Ali Ahsan T, McLeod Nathan, Kalapatapu Venkat R, Moursi Mohammad M, Eidt John F
Division of Vascular Surgery, The University of Arkansas for Medical Sciences, Little Rock, AR 72205, USA.
J Vasc Surg. 2008 Nov;48(5):1125-30; discussion 1130-1. doi: 10.1016/j.jvs.2008.06.067. Epub 2008 Sep 19.
The neoaortoiliac system (NAIS) has gained popularity as a durable procedure for treating aortic graft infections. However, one of the disadvantages has been a long operation that can take up to 10 hours. The goal of this study was to assess the feasibility of staging the NAIS procedure with deep vein harvest a day before the aortofemoral bypass and evaluate if staging had any effect on graft patency or morbidity and mortality, or both.
We reviewed data for all the NAIS procedures performed for aortic graft infections at a tertiary care university hospital. The femoral popliteal veins of patients undergoing the staged NAIS were harvested a day in advance and left in situ. The next day patients underwent the prosthetic graft excision with reconstruction using the femoral popliteal veins. Patients with aortic occlusion on presentation were not candidates for vein harvest in advance and underwent a unilateral bypass with a subsequent femorofemoral bypass as a second stage.
In the last 8 years, 26 patients (17 men, 9 women; mean age, 62.6 +/- 8.3 years) underwent the NAIS procedure for aortic graft infections. Mean follow-up was 15.7 months. Primary assisted graft patency was 100%. There were 11 patients in the staged group and 10 patients in the nonstaged group. All the staged patients underwent vein mobilization a day before excision of aortic prosthesis. Despite undergoing a separate procedure for vein harvesting at a different time, there was no difference in total operative time (12.0 +/- 1.8 vs 11.9 +/- 2.2 hours), operative blood loss (2.6 +/- 1.2 vs 3.4 +/- 2.4 L), and requirements for transfusion for blood products (6.7 +/- 3.7 vs 6.0 +/- 5.4 U) or crystalloid (11.3 +/- 3.1 vs 10.9 +/- 2.4 L) between the staged group and nonstaged groups. One amputation occurred in each group. The perioperative mortality was 18% for the staged group and 20% for nonstaged group. The 12-month survival was 72% for staged and 70% for nonstaged NAIS. No graft-related complications were observed from the preoperative vein harvest.
The NAIS can be staged without compromising the efficacy of the procedure as evident by excellent long-term patency and control of the infection. By reducing the duration of the primary procedure, staging may be beneficial to both the patient and the surgeon.
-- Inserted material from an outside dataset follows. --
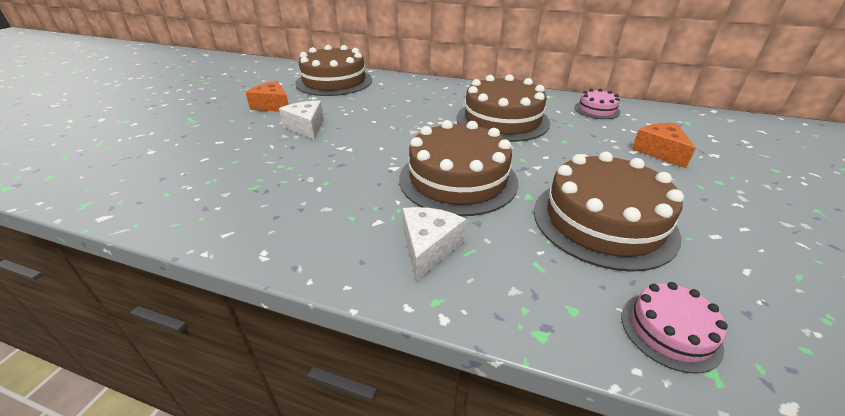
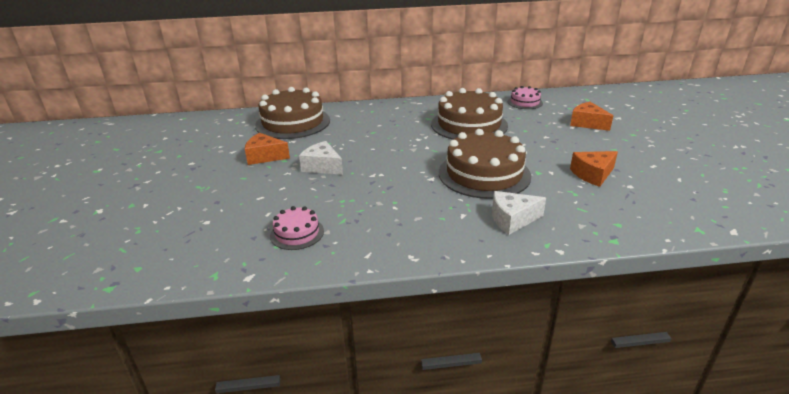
camera: 25 degrees left, 5 degrees down
(429, 248) = (512, 219): white cheese -> white cheese turned 90 degrees counterclockwise
(603, 221) = (593, 174): brown cake -> orange cheese
(670, 330) = (667, 218): pink cake -> pink cake (297, 233)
新主动脉髂动脉系统(NAIS)作为治疗主动脉移植物感染的一种持久术式已受到广泛关注。然而,其缺点之一是手术时间长,可达10小时。本研究的目的是评估在主动脉股动脉旁路手术前一天分期进行NAIS手术并采集深静脉的可行性,并评估分期是否对移植物通畅率、发病率和死亡率有影响,或对两者均有影响。
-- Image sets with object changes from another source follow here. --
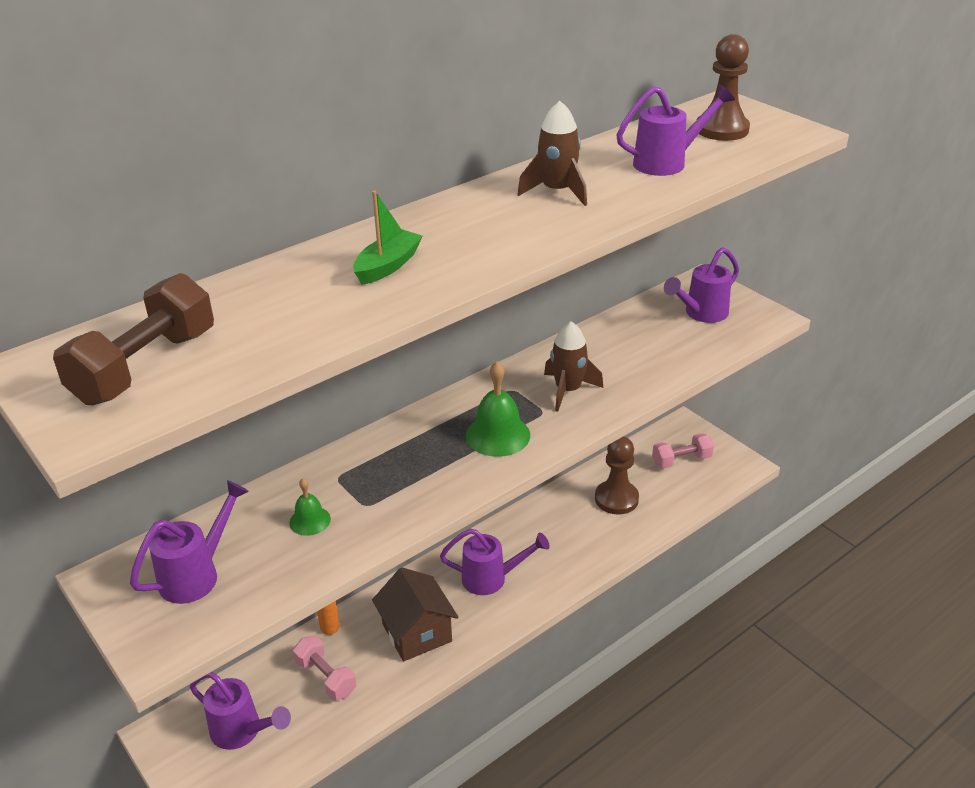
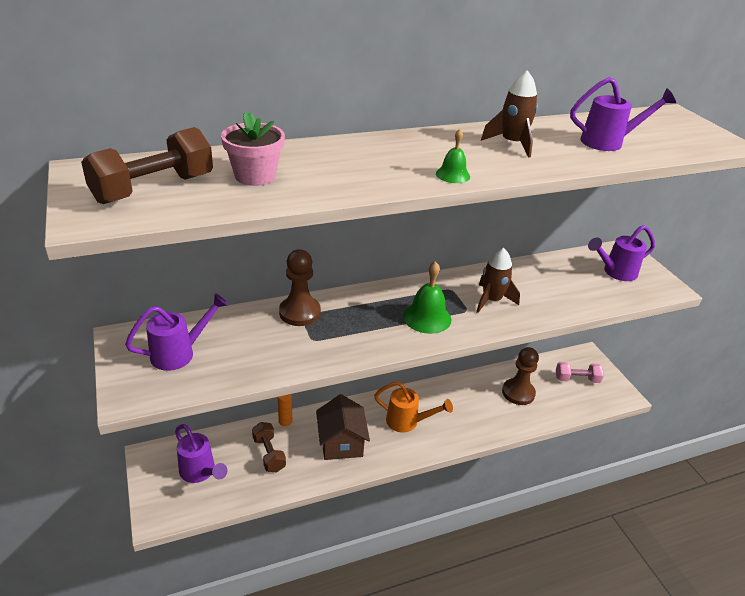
camera: 15 degrees right, 0 degrees up
(266, 315) = (255, 176): none -> pink flower pot
(310, 520) = (270, 339): green bell -> green bell (452, 175)
(326, 677) = (269, 454): pink dumbbell -> brown dumbbell
(388, 266) = (359, 164): green boat -> none
(492, 579) = (407, 422): purple watering can -> orange watering can
(722, 129) = (663, 130): brown pawn -> brown pawn (300, 312)

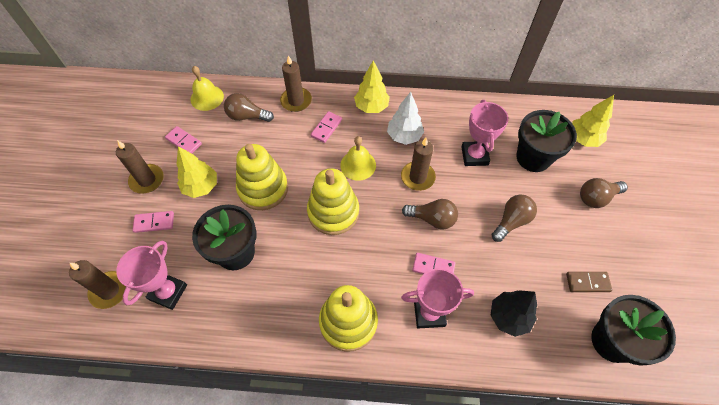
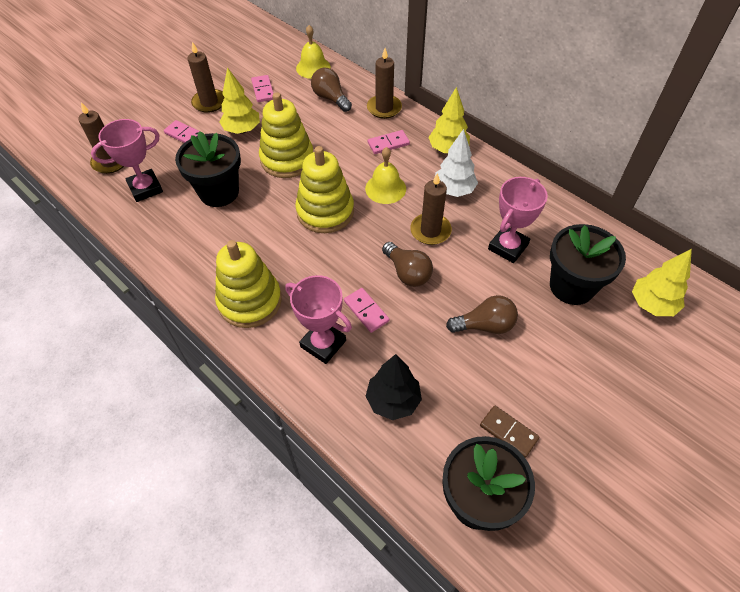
camera: 40 degrees right, 5 degrees down
(596, 198) = (606, 366): brown light bulb -> none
我们回顾了一家三级医疗大学医院为主动脉移植物感染进行的所有NAIS手术的数据。接受分期NAIS手术的患者的股腘静脉提前一天采集并留在原位。第二天,患者接受人工血管切除并使用股腘静脉进行重建。就诊时主动脉闭塞的患者不适合提前采集静脉,先进行单侧旁路手术,随后作为第二阶段进行股股旁路手术。
在过去8年中,26例患者(17例男性,9例女性;平均年龄62.6±8.3岁)因主动脉移植物感染接受了NAIS手术。平均随访15.7个月。一期辅助移植物通畅率为100%。分期组有11例患者,非分期组有10例患者。所有分期患者在切除主动脉假体前一天进行了静脉游离。尽管在不同时间进行了单独的静脉采集手术,但分期组和非分期组在总手术时间(12.0±1.8 vs 11.9±2.2小时)、术中失血量(2.6±1.2 vs 3.4±2.4 L)、血液制品输注需求量(6.7±3.7 vs 6.0±5.4 U)或晶体液输注需求量(11.3±3.1 vs 10.9±2.4 L)方面均无差异。每组各有1例截肢。分期组围手术期死亡率为18%,非分期组为20%。分期NAIS和非分期NAIS的12个月生存率分别为72%和70%。术前静脉采集未观察到与移植物相关的并发症。
NAIS可以分期进行,而不会影响手术效果,长期通畅率良好且感染得到控制即可证明这一点。通过缩短一期手术时间,分期可能对患者和外科医生都有益。